Volvamos á ella, y diré que, como Cortés vió que muchos soldados se le desvergonzaban y le pedian más partes, y le decian que se lo tomaba todo para sí, y le pedian prestados dineros, acordó de quitar de sobre sí aquel dominio y de enviar á poblar á todas las provincias que le pareció que convenia que se poblasen.

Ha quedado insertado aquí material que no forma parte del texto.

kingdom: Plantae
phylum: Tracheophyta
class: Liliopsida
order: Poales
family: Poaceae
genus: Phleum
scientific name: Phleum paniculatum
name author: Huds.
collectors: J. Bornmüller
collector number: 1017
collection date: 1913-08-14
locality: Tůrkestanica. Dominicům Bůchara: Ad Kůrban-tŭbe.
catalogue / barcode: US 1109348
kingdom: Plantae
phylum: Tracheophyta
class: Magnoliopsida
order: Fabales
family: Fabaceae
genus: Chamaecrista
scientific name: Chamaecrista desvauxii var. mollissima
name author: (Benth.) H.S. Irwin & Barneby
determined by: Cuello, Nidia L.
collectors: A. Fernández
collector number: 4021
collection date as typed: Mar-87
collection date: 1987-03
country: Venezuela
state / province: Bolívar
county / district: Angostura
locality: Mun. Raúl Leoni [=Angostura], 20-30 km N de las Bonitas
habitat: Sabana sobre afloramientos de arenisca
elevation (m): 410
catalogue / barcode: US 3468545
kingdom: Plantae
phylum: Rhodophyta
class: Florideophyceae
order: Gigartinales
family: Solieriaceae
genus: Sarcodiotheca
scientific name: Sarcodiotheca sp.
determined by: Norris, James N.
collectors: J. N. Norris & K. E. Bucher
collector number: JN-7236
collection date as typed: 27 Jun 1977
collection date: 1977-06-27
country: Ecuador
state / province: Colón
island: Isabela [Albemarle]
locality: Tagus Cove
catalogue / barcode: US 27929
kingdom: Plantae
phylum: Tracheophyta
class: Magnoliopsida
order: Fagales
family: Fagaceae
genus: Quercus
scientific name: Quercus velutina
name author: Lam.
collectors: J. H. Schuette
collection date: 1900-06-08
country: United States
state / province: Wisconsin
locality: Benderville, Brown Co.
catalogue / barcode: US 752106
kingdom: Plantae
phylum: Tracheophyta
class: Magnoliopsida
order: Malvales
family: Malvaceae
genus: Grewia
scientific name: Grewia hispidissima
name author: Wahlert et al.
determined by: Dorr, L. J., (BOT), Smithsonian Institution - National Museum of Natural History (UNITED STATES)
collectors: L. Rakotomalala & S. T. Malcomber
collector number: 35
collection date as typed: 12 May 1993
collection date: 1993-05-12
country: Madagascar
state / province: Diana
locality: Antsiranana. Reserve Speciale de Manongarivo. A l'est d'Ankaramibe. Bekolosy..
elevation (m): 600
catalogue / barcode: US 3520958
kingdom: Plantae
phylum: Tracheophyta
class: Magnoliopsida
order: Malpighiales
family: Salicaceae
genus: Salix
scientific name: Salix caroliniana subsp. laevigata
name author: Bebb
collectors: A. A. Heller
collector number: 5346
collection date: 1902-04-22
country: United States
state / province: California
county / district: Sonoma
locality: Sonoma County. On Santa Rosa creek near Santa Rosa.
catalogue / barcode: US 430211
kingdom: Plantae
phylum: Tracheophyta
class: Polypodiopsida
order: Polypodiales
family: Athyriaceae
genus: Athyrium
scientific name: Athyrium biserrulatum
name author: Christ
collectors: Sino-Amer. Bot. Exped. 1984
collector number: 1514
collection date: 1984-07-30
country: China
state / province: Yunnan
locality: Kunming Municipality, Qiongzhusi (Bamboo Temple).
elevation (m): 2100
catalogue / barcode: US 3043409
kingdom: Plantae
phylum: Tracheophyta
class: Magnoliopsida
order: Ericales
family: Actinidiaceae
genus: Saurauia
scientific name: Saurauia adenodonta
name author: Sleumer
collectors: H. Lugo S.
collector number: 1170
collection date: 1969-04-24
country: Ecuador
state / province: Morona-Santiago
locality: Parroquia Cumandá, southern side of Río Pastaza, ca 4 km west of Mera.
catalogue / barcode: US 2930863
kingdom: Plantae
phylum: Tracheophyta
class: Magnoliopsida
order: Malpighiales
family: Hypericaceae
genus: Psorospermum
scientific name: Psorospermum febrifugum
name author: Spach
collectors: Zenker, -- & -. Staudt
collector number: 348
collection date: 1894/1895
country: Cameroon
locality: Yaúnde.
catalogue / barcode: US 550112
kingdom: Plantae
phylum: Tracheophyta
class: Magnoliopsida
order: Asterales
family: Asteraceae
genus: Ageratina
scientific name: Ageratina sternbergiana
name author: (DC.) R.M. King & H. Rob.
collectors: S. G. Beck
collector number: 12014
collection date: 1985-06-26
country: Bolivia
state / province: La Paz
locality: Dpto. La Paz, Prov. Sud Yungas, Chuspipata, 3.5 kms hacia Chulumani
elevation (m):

Á Gonzalo de Sandoval mandó que fuese á poblar á Tutepeque, é que castigase unas guarniciones mejicanas que mataron cuando salimos de Méjico sesenta personas, y entre ellas seis mujeres de Castilla que allí habian quedado de los de Narvaez; é que poblase á Medellin, é que pasase á Guacacualco é que poblase aquel puerto, y tambien mandó que fuese á conquistar la provincia de Pánuco; y á Rodrigo Rangel que se estuviese en la Villa-Rica, y en su compañía Pedro de Ircio; y á Juan Velazquez Chico mandó que fuese á Colima, y á un Villa-Fuerte á Zacatula, y Cristóbal de Olí que fuese á Mechoacan; ya en este tiempo se habia casado Cristóbal de Olí con una señora portuguesa, que se decia doña Filipa de Araujo; y envió á Francisco de Orozco á poblar á Guaxaca, porque en aquellos dias que habiamos ganado á Méjico, como lo supieron en todas estas provincias que he nombrado que Méjico estaba destruida, no lo podian creer los caciques y señores dellas, como estaban léjos, y enviaban principales á dar á Cortés el parabien de las vitorias, y á darse y ofrecerse por vasallos de su majestad, y á ver cosa tan temida como dellos fué Méjico si era verdad que estaba por el suelo; y todos traian grandes presentes de oro, que daban á Cortés, y aun traian consigo á sus hijos pequeños, y les mostraban á Méjico, y como solemos decir:

—«Aquí fué Troya;» y se lo declaraban.

Dejemos desto, y digamos una plática que es bien que se declare; porque me dicen muchos curiosos letores que ¿qué es la causa que los verdaderos conquistadores que ganamos la Nueva-España y la grande y fuerte ciudad de Méjico, por qué no nos quedamos en ella á poblar y nos veniamos á otras provincias? Tienen razon de lo preguntar; quiero decir la causa por qué, y es esto que diré.

En los libros de la renta de Montezuma mirábamos de qué partes le traian el oro, y dónde habia minas y cacao y ropa de mantas; y de aquellas partes que veiamos en los libros que traian los tributos del oro para el gran Montezuma, queriamos ir allá, en especial viendo que salia de Méjico un capitan principal y amigo de Cortés, como era Sandoval; y tambien como viamos que en todos los pueblos de la redonda de Méjico no tenian minas de oro ni algodon ni cacao, sino mucho maíz y maqueyales, de donde sacaban el vino, y á esta causa la teniamos por tierra pobre, y nos fuimos á otras provincias á poblar, y en todas fuimos muy engañados.

Acuérdome que fuí á hablar á Cortés que me diese licencia para que fuese con Sandoval, y me dijo:

—«En mi conciencia, hermano Bernal Diaz del Castillo, que vivís engañado; que yo quisiera que quedárades aquí conmigo; mas si es vuestra voluntad ir con vuestro amigo Gonzalo de Sandoval, id en buena hora, é yo tendré siempre cuidado de lo que se os ofreciere, más bien sé que os arrepentireis por me dejar.»

Volvamos á decir de las partes del oro, que todo se quedó en poder de los oficiales del Rey, por las esclavas que habiamos sacado en las almonedas.

No quiero poner aquí por memoria qué tantos de á caballo ni ballesteros ni escopeteros ni soldados, ni en cuantos dias de tal mes despachó Cortés á los capitanes para que fuesen á poblar las provincias por mí arriba dichas, porque seria larga relacion; basta que digo pocos dias despues de ganado Méjico é preso Guatemuz, é de ahí á otros dos meses envió otro capitan á otras provincias.

Dejemos ahora de hablar de Cortés, y diré que en aquel instante vino al puerto de la Villa-Rica, con dos navíos, un Cristóbal de Tapia, veedor de las fundaciones que se hacian en Santo Domingo, y otros decian que era alcaide de aquella fortaleza que está en la isla de Santo Domingo, y traia provisiones y cartas misivas de don Juan Rodriguez de Fonseca, Obispo de Búrgos é se nombraba arzobispo de Rosano, para que le diésemos la gobernacion de la Nueva-España al Tapia; é lo que sobre ello pasó diré adelante.